It is evening, in the deepest of the Kakamega rain forest. We have been watching birds that land here from the Eurasian region, to roost and escape the winter season.
The day has been noisy with all the birds singing in their own specific language, forming a cacophony of sounds, quite unpleasant to those unused to the world of nature.
As we return to the Rondo Retreat Centre to review the day’s work and have a well-deserved rest, the sun is setting on the horizon, throwing grotesque shadows of the tall trees on the garden of the centre. The sounds of the wild seem to increase as the rainforest whispers the invitations to the darkness to come in.
When darkness accepts the invitation to the forest, everything within metres vanishes into nothingness. Within no time, the awful noises that had made the forest sound like the devils ‘workshop’, goes down in volume and finally settles down to only a whisper.
Save for only a continuous very high pitched metallic sound that seems to be coming from scratching a metal pipe with a folk. Or better still, the sound of very many bottles being dropped from a height and falling on a hard surface, one by one but in frequent succession. That was the sound of a cricket.
Crickets are small insects related to grasshoppers. They are mostly confused with young or juvenile grasshoppers because they also have similar jumping hind legs and similar antennas.
The body structure of a cricket closely resembles that of a juvenile grasshopper. But they are two different species of insects with different characteristic.
Grasshoppers are diurnal while crickets tend to be nocturnal. There are over 900 species of crickets in the world. Very few of them are harmful to humans. Those that may be harmful are those who can bite. But even the bite is not serious enough to cause major damage to the skin.
The sound made by the cricket is called chirping. In a more technical language, the sound is known as stridulating.
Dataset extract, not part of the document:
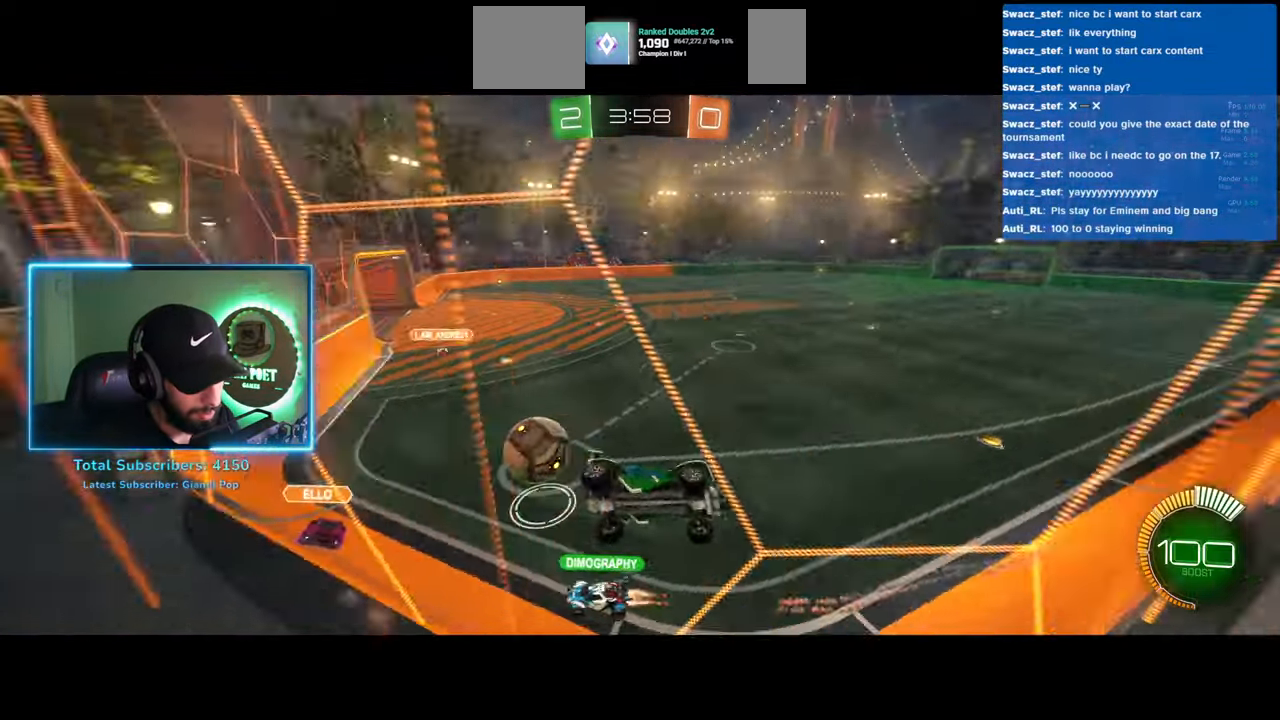
{"keys": ["a", "w"], "mouse": [], "events": [[17, "a", "up"], [433, "a", "down"]]}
Just like in most animals, the males are the ones who stridulate, or chirp, although in some species of crickets, some females may also chirp especially for the purpose of answering a male chirping as a nuptial call. (Nuptial call can also be referred to as mating call.) It is believed mythically that the chirping sound of a cricket is made by rubbing the hind legs together.
This was probably true from what was observed by early researchers who saw a blurry of activities in the rear of the insect where the noise emanated from.
But now, with the emergence of super fast digital photography and high definition filming, researchers have found out that the sound is not from rubbing feet together, but rather vibrating wings. On the lower side of each wing, there is a stridulatory organ. A large serrated (toothed) vein, running along the lower edge of the wing.
When the cricket wants to make the noise, he simply runs the left wing over the serrated vein on the lower part of the right wing very fast and voila!
The sound is made. If he gets bored by the pitch, he tries the opposite side of the wing. During the chirping, one wing is held up like a sail to amplify the sound.
It is worth noting that the chirping of the crickets is usually a message to others of similar species. The frequency of the chirping changes with the temperatures of the day.
When it is hot, the chirping is faster. When it is cold, the chirping rate is slower. The pitch and the volume of the sound changes with the message. When the male is calling for a mate, the sound is of a lower pitch and soft volume.
When it is chirping in close proximity to another male, the pitch is very high and aggressive, mainly to advertise superiority over the mating rites.
It is not well known whether other insects hear the chirping of crickets. The cricket themselves have what we call the tympanic membrane which is located near the knee joint of the front legs which they use to detect sounds from themselves.
Lack of similar membranes in other related insects make us believe that only crickets can understand their own language from the chirping sounds.